Эмма пыталась вспомнить: определенно, Этельред избегал ее по субботним вечерам, хотя никогда и не объяснял причины.

Эдит вчиталась внимательнее в описание блуда с собственной сестрой и добавила:

– Вполне справедливо, что кровосмешение сурово наказывается.

Но я думаю, что речь здесь идет о том случае, когда мужчина – монах, а женщина – монахиня! Нет, – она откашлялась и передернула плечами, – так дальше сидеть невозможно, иначе тело совсем занемеет. Идем за стол, там читать будет легче.

Угрюмость Эдит будто ветром сдуло. Она листала странички, читала, переводила, когда Эмма не могла понять, и делала к ним резкие, но здравые комментарии. Ясно, говорила она, что приобрела эти записи не для того, чтобы и дальше умерщвлять свою похотливую плоть; нет, она хотела узнать, откуда исповедники получили все эти детально описанные списки грехов. Казалось, нет такого греха, который бы не был известен духовному отцу. Иногда они знали даже такие грехи, которые бедный грешник и представить-то себе не мог…

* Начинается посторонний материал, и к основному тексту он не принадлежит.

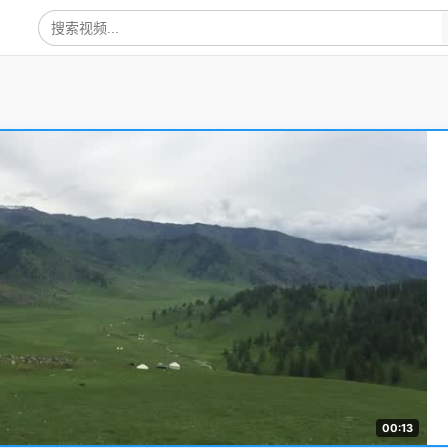
00:13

Эмма думала, что она, вероятно, находилась в привилегированном положении. Епископ Эльфеа был ее единственным исповедником здесь, в Англии, и он редко задавал ей пикантные вопросы. Может, иногда он и делал это, но она не понимала, что он имел в виду. Она вспомнила, как он временами лишь вздыхал и продолжал дальше, если она переспрашивала, о чем идет речь. Да, она была ребенком в порочных упражнениях! И странным образом эта мысль ее дразнила.

– Что здесь написано? – внезапно спросила она.

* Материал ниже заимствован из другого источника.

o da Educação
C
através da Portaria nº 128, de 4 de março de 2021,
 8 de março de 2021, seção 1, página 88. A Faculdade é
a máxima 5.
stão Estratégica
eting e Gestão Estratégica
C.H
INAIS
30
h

Эдит взглянула и удивленно ответила:

– «Semen per os» – это ведь нетрудно понять? Излитие семени в рот. Что за наказание следует за этим? Так, целых три года?.. Стоит ли оно того? Когда есть и более подходящее место.

– Думаю, что я поняла, – оборонялась Эмма. – А также пункт 97, хотя полностью и не уверена в этом. Значит ли он, что, если женщина «совокупляется» сама с собой, то она будет наказана на три года?

Эмма с ужасом вспомнила, чему научила ее Гуннор. Подумать только, если ей придется исповедать этот грех?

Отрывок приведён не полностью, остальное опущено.